The language UTL is a general-purpose way of coding the Universal-Text, but there are many other possible formats and languages, that are frequently fit for a particular purpose. The Universal-Text Interpreter provides a way to use them inside a UTL expression or input file. With an alternative parser you can express the text in an arbitrary language or format and it gets parsed as Universal-Text, thus integrating completely with the rest of the text and being susceptible to be navigated and queried.

Calling a Parser by Name

Inside a UTL expression a parser is invoked with a line containing an opening square bracket, an asterisk and the parser name. All lines until the next line containing just a closing square bracket are parsed by this parser. Example calling the parser named ”my-format“:

[* my-format
    ... some contents with a custom format here ...
]

Calling a Type Parser

You can parse a unit with an alternative parser defined for its type. To parse a particular unit with its implicit parser one puts square brackets instead of curly brackets around its children.
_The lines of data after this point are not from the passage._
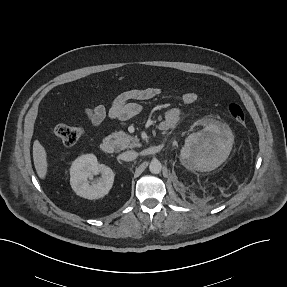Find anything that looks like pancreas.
<instances>
[{
    "label": "pancreas",
    "mask_w": 287,
    "mask_h": 287,
    "mask_svg": "<svg viewBox=\"0 0 287 287\" xmlns=\"http://www.w3.org/2000/svg\"><path fill=\"white\" fill-rule=\"evenodd\" d=\"M111 137L114 139L116 147L120 150L140 146L139 139L137 137H133L123 131L115 132L111 135Z\"/></svg>",
    "instance_id": "obj_1"
}]
</instances>
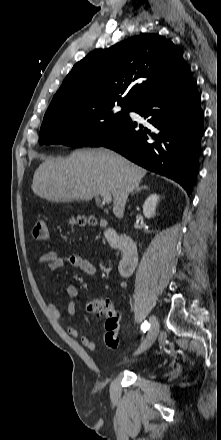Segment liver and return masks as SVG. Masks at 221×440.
I'll return each mask as SVG.
<instances>
[{"mask_svg":"<svg viewBox=\"0 0 221 440\" xmlns=\"http://www.w3.org/2000/svg\"><path fill=\"white\" fill-rule=\"evenodd\" d=\"M146 173L107 149L76 150L67 159H46L35 171L31 188L52 202L89 201L108 192L113 196V212L121 219L129 193Z\"/></svg>","mask_w":221,"mask_h":440,"instance_id":"liver-1","label":"liver"}]
</instances>
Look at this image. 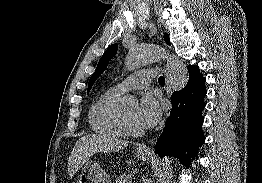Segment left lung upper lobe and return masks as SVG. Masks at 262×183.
Returning a JSON list of instances; mask_svg holds the SVG:
<instances>
[{
  "mask_svg": "<svg viewBox=\"0 0 262 183\" xmlns=\"http://www.w3.org/2000/svg\"><path fill=\"white\" fill-rule=\"evenodd\" d=\"M164 38L167 43H169V36L167 34H164ZM118 45L113 44L111 45L103 54L101 59L98 62L97 68L93 75L91 76L88 84V91L91 89L92 85L96 81V79L101 75V73L106 69L108 62L112 59V57L116 54L117 52Z\"/></svg>",
  "mask_w": 262,
  "mask_h": 183,
  "instance_id": "5c2ea615",
  "label": "left lung upper lobe"
}]
</instances>
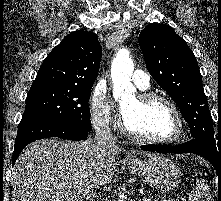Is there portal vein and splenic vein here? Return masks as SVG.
<instances>
[{"label": "portal vein and splenic vein", "instance_id": "portal-vein-and-splenic-vein-1", "mask_svg": "<svg viewBox=\"0 0 221 201\" xmlns=\"http://www.w3.org/2000/svg\"><path fill=\"white\" fill-rule=\"evenodd\" d=\"M143 201H151V199L144 197ZM165 201H167V200H165Z\"/></svg>", "mask_w": 221, "mask_h": 201}]
</instances>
For example if you have this text:

~webpage =index Overview {
    ~content
    ~h1 My Site
    Welcome to my site!
    This site is under construction.
}

Supposing there is a parser defined for the type "webpage" you could put this:

~webpage =index Overview [
    ... some contents with an alternative language or format here ...
]

The lines between [ and ] are not UTL but an alternative encoding that the parser recognises.

Embedded Parser Calls

An explicit parser block can be embedded inside another parser block. Example:

[*script
  ... script instructions here...
  [*settings 
    ... settings here...
  ]
  ... script instructions here...
]

The embedded parser is recognized by the interpreter and called by it, not by the outer parser.
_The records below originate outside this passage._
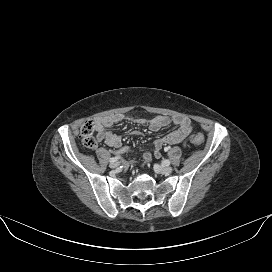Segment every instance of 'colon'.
<instances>
[{
	"label": "colon",
	"mask_w": 272,
	"mask_h": 272,
	"mask_svg": "<svg viewBox=\"0 0 272 272\" xmlns=\"http://www.w3.org/2000/svg\"><path fill=\"white\" fill-rule=\"evenodd\" d=\"M95 132V124L92 120L85 121L81 128H80V134H81V142L82 145L86 148H94L97 144V139L94 135ZM204 142V138L201 134H198L193 137L192 143L195 145H201Z\"/></svg>",
	"instance_id": "colon-1"
}]
</instances>
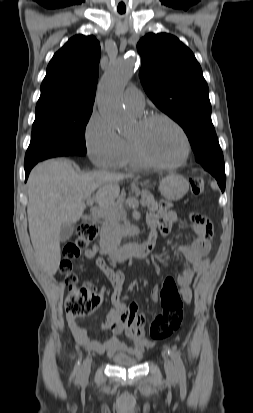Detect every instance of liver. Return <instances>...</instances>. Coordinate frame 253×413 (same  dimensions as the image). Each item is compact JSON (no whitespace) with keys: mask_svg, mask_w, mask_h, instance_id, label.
Here are the masks:
<instances>
[{"mask_svg":"<svg viewBox=\"0 0 253 413\" xmlns=\"http://www.w3.org/2000/svg\"><path fill=\"white\" fill-rule=\"evenodd\" d=\"M129 177L106 171L81 174L67 159H50L33 168L27 182L29 232L37 259L49 275L59 268L62 225L79 221L84 200L96 190L99 207L110 208L119 196V182Z\"/></svg>","mask_w":253,"mask_h":413,"instance_id":"6515ba94","label":"liver"}]
</instances>
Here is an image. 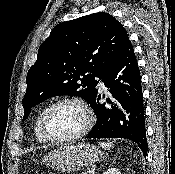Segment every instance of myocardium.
<instances>
[{"mask_svg":"<svg viewBox=\"0 0 175 174\" xmlns=\"http://www.w3.org/2000/svg\"><path fill=\"white\" fill-rule=\"evenodd\" d=\"M61 104H72L77 106L82 111L85 122L82 129L77 133L68 137L59 138V137H54L49 133L46 125V120L51 110ZM92 125H93V117L89 106L84 100L77 97H65L54 101L53 103H51L46 107V109L42 112V115L40 118V128L43 135L48 141L53 143H68V142L78 140L79 138L85 136L90 131Z\"/></svg>","mask_w":175,"mask_h":174,"instance_id":"1","label":"myocardium"}]
</instances>
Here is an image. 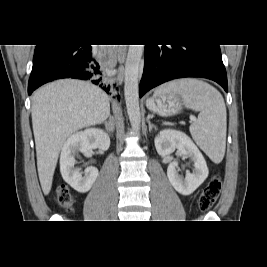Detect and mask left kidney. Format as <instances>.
Masks as SVG:
<instances>
[{
	"mask_svg": "<svg viewBox=\"0 0 267 267\" xmlns=\"http://www.w3.org/2000/svg\"><path fill=\"white\" fill-rule=\"evenodd\" d=\"M154 142L160 155L170 156L177 149L181 155L192 159L193 172L186 174L185 178L178 174L176 161L170 162L167 168L168 179L175 190L185 196L192 194L205 181L209 173L200 150L185 133L176 130L160 131Z\"/></svg>",
	"mask_w": 267,
	"mask_h": 267,
	"instance_id": "left-kidney-1",
	"label": "left kidney"
}]
</instances>
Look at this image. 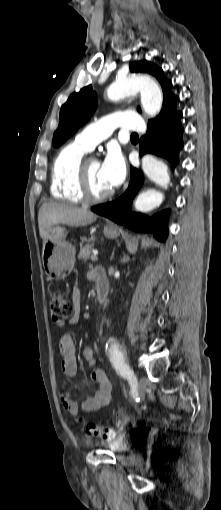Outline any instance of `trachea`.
<instances>
[{
  "instance_id": "trachea-1",
  "label": "trachea",
  "mask_w": 221,
  "mask_h": 510,
  "mask_svg": "<svg viewBox=\"0 0 221 510\" xmlns=\"http://www.w3.org/2000/svg\"><path fill=\"white\" fill-rule=\"evenodd\" d=\"M132 137H138V134L137 133H132L131 135Z\"/></svg>"
}]
</instances>
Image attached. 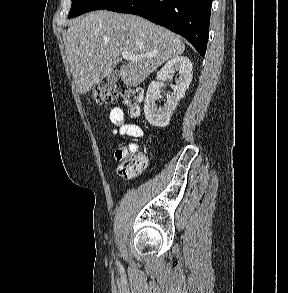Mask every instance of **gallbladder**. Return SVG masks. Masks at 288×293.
<instances>
[{
    "label": "gallbladder",
    "instance_id": "1",
    "mask_svg": "<svg viewBox=\"0 0 288 293\" xmlns=\"http://www.w3.org/2000/svg\"><path fill=\"white\" fill-rule=\"evenodd\" d=\"M119 70L115 69L113 72L107 77V84L109 86H113L119 80Z\"/></svg>",
    "mask_w": 288,
    "mask_h": 293
}]
</instances>
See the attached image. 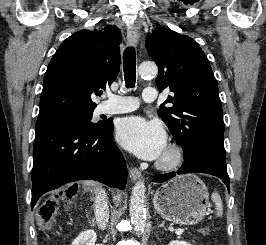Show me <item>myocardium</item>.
Wrapping results in <instances>:
<instances>
[{
	"mask_svg": "<svg viewBox=\"0 0 266 245\" xmlns=\"http://www.w3.org/2000/svg\"><path fill=\"white\" fill-rule=\"evenodd\" d=\"M182 158L183 150L181 146L174 142L170 143L166 147L164 154L157 161L156 167L163 171L174 170L180 165Z\"/></svg>",
	"mask_w": 266,
	"mask_h": 245,
	"instance_id": "obj_1",
	"label": "myocardium"
}]
</instances>
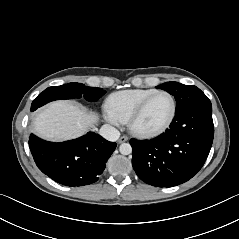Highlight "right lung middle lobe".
I'll return each mask as SVG.
<instances>
[{
    "mask_svg": "<svg viewBox=\"0 0 239 239\" xmlns=\"http://www.w3.org/2000/svg\"><path fill=\"white\" fill-rule=\"evenodd\" d=\"M106 93L102 88L87 87L81 83H68L61 86L49 87L34 99L31 111L42 105L58 99H79L84 98L88 102H96Z\"/></svg>",
    "mask_w": 239,
    "mask_h": 239,
    "instance_id": "obj_1",
    "label": "right lung middle lobe"
}]
</instances>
If this notation conflicts with the syntax of a particular parser, this parser can disable embedded blocks by setting the property EMBEDDED_PARSERS to 0:

$self->{EMBEDDED_PARSERS} = 0

Implementing a Parser

To implement a parser, one writes a Perl function that parses the format, say parseWebpage, and then binds it to the type as parser:

^webpage {
    ~parser main::parseWebpage
    ^title : string
    ^content {
        ^p : string
        ^h1 : string
    }
}

An explicit parser call with [* can invoke any parser, whatever type it is bound to.
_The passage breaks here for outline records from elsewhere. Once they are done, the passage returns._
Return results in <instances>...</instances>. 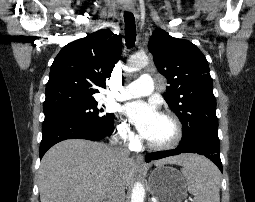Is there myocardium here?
Returning a JSON list of instances; mask_svg holds the SVG:
<instances>
[{"label":"myocardium","mask_w":255,"mask_h":202,"mask_svg":"<svg viewBox=\"0 0 255 202\" xmlns=\"http://www.w3.org/2000/svg\"><path fill=\"white\" fill-rule=\"evenodd\" d=\"M159 115L167 118L173 125L174 134L173 137L164 143H155L144 138L146 146L152 150L163 151L173 149L179 145L183 137V126L180 119L170 111L161 112Z\"/></svg>","instance_id":"myocardium-1"}]
</instances>
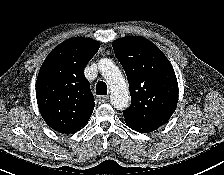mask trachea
<instances>
[{"instance_id": "obj_1", "label": "trachea", "mask_w": 224, "mask_h": 175, "mask_svg": "<svg viewBox=\"0 0 224 175\" xmlns=\"http://www.w3.org/2000/svg\"><path fill=\"white\" fill-rule=\"evenodd\" d=\"M96 94L97 95H107V85L105 82H98L96 85Z\"/></svg>"}]
</instances>
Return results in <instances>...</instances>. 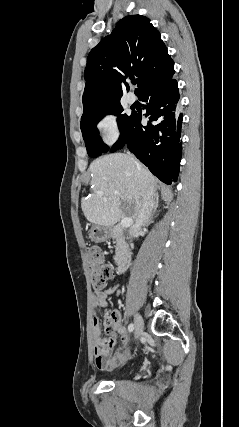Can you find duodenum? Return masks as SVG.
<instances>
[{
    "label": "duodenum",
    "instance_id": "1",
    "mask_svg": "<svg viewBox=\"0 0 239 427\" xmlns=\"http://www.w3.org/2000/svg\"><path fill=\"white\" fill-rule=\"evenodd\" d=\"M132 260L131 248L124 244L118 251L116 258V272L118 274L124 273L130 266Z\"/></svg>",
    "mask_w": 239,
    "mask_h": 427
}]
</instances>
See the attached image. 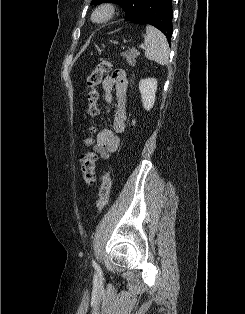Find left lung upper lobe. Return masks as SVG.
I'll use <instances>...</instances> for the list:
<instances>
[{
	"label": "left lung upper lobe",
	"instance_id": "5c2ea615",
	"mask_svg": "<svg viewBox=\"0 0 245 314\" xmlns=\"http://www.w3.org/2000/svg\"><path fill=\"white\" fill-rule=\"evenodd\" d=\"M103 2H112L120 5L125 11V19L135 15L140 9L144 0H92L91 4H101Z\"/></svg>",
	"mask_w": 245,
	"mask_h": 314
}]
</instances>
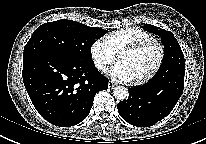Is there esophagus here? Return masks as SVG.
Listing matches in <instances>:
<instances>
[{"label": "esophagus", "mask_w": 206, "mask_h": 144, "mask_svg": "<svg viewBox=\"0 0 206 144\" xmlns=\"http://www.w3.org/2000/svg\"><path fill=\"white\" fill-rule=\"evenodd\" d=\"M115 86H116V83H114L113 81H109V82H108V87H109L110 89H113Z\"/></svg>", "instance_id": "obj_1"}]
</instances>
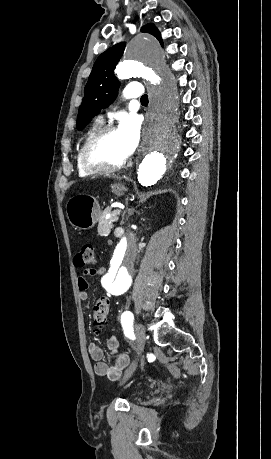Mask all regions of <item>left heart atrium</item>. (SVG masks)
Listing matches in <instances>:
<instances>
[{
  "instance_id": "39dd6f15",
  "label": "left heart atrium",
  "mask_w": 271,
  "mask_h": 459,
  "mask_svg": "<svg viewBox=\"0 0 271 459\" xmlns=\"http://www.w3.org/2000/svg\"><path fill=\"white\" fill-rule=\"evenodd\" d=\"M118 131L125 140L129 152L132 153L140 142L142 119L137 115H125L119 122Z\"/></svg>"
}]
</instances>
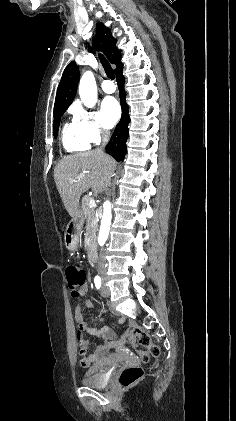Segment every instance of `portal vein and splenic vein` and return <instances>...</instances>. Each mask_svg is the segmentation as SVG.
Listing matches in <instances>:
<instances>
[{
	"label": "portal vein and splenic vein",
	"mask_w": 236,
	"mask_h": 421,
	"mask_svg": "<svg viewBox=\"0 0 236 421\" xmlns=\"http://www.w3.org/2000/svg\"><path fill=\"white\" fill-rule=\"evenodd\" d=\"M85 176H86V174H78V176H76V178H85ZM76 178H69V182H74V180H76ZM89 206H90V208H92V206H96V202H95V200H93V198H90Z\"/></svg>",
	"instance_id": "portal-vein-and-splenic-vein-1"
}]
</instances>
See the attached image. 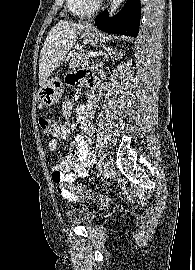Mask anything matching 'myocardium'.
Returning <instances> with one entry per match:
<instances>
[{
    "label": "myocardium",
    "mask_w": 195,
    "mask_h": 270,
    "mask_svg": "<svg viewBox=\"0 0 195 270\" xmlns=\"http://www.w3.org/2000/svg\"><path fill=\"white\" fill-rule=\"evenodd\" d=\"M93 1L95 2L96 9H97L102 0H93Z\"/></svg>",
    "instance_id": "obj_1"
}]
</instances>
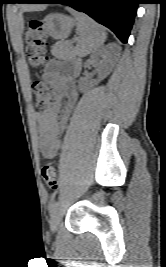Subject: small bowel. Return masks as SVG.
I'll list each match as a JSON object with an SVG mask.
<instances>
[{
  "instance_id": "1",
  "label": "small bowel",
  "mask_w": 166,
  "mask_h": 267,
  "mask_svg": "<svg viewBox=\"0 0 166 267\" xmlns=\"http://www.w3.org/2000/svg\"><path fill=\"white\" fill-rule=\"evenodd\" d=\"M77 69L65 66L58 60H51L42 78L59 91L60 97L65 98V106L61 111V103L56 101L48 108L35 113L38 123L39 146L42 154L53 158L60 147V136L65 127L68 116L77 99V92L73 83L77 76Z\"/></svg>"
}]
</instances>
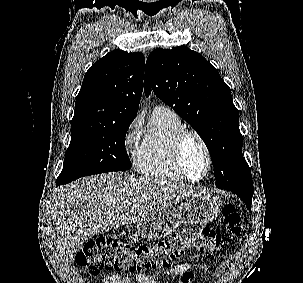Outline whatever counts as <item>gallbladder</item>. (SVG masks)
Here are the masks:
<instances>
[{"label":"gallbladder","instance_id":"1","mask_svg":"<svg viewBox=\"0 0 303 283\" xmlns=\"http://www.w3.org/2000/svg\"><path fill=\"white\" fill-rule=\"evenodd\" d=\"M84 244V241H82L81 243H79L76 247L75 250L80 249Z\"/></svg>","mask_w":303,"mask_h":283}]
</instances>
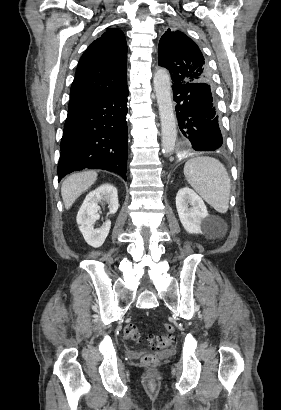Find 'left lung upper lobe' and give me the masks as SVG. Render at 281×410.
Returning <instances> with one entry per match:
<instances>
[{
  "instance_id": "left-lung-upper-lobe-1",
  "label": "left lung upper lobe",
  "mask_w": 281,
  "mask_h": 410,
  "mask_svg": "<svg viewBox=\"0 0 281 410\" xmlns=\"http://www.w3.org/2000/svg\"><path fill=\"white\" fill-rule=\"evenodd\" d=\"M159 65L166 67L173 84L209 83L210 71L199 47L181 31L168 29L158 47Z\"/></svg>"
}]
</instances>
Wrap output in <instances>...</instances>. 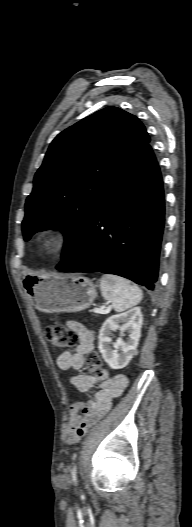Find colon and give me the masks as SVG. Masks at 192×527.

When the interpreter comes to the text in square brackets, it calls the function parseWebpage, in order to get it parse the lines. A parser has this form:

sub my_parser
{
my ($ut,$uid) = @_;
[...]
 my $lin = $ut->readline;
[...]
}

The parser receives a UText object for feeding text. It gets also the unit Id of the parser being called, this is useful to implement a family of parsers with a single Perl function.

The class UText exposes the function readline for parsers to get the next line to be parsed from the source file.

$ut->readline

It returns a string with the next line or undefined if the end of the region to be parsed is reached. The parser does not see the line marked ] that closes the parse region.

Note that the returned string can be an empty string if there is an empty line to be parsed. Thus when checking for the end of the input lines one cannot test for if(!$ut->readline) but for if(undefined($ut->readline)) instead.

Back to our example. If we want to enter some websites in this format:

first line containing the header
second line containing the first paragraph
new paragraph
etc.

Our parser could look like this:

sub parseWebpage
{
my $ut=shift;
my $n=0;
$ut->enter();
$ut->set({role=>'content'});
$ut->enter();
while(defined(my $lin=$ut->readline)) {
    my $role = $n++==0 ? 'h1' : 'p';
    $ut->set({role=>$role,bin=>$lin});
}
$ut->leave();
$ut->leave();
}

The function does this:

Now we can enter our webpages with this code:

~webpage =index Overview [
My Site
Welcome to my site!
This site is under construction.
]
~webpage =contact Contact [
Contact Me
You can write to me at me@myweb.org
You can also contact me with the form below.
]

The generated text looks like this:

=index ~webpage {
        ~title Overview
        ~content {
                ~h1 My Site
                ~p Welcome to my site!
                ~p This site is under construction.
        }
}
=contact ~webpage {
        ~title Contact
        ~content {
                ~h1 Contact Me
                ~p You can write to me at me@myweb.org
                ~p You can also contact me with the form below.
       }
}

There is a file ”parser.pl“ containing this example at the distribution files under the directory samples.

Parsers provided with UText

UText ships with the following alternative parsers:

The *script parser that interprets UText Script at read time.

The *settings parser that reads a format similar to common configuration files.

A type-bound parser to enter tables one row at a line, provided by the Types add-in module.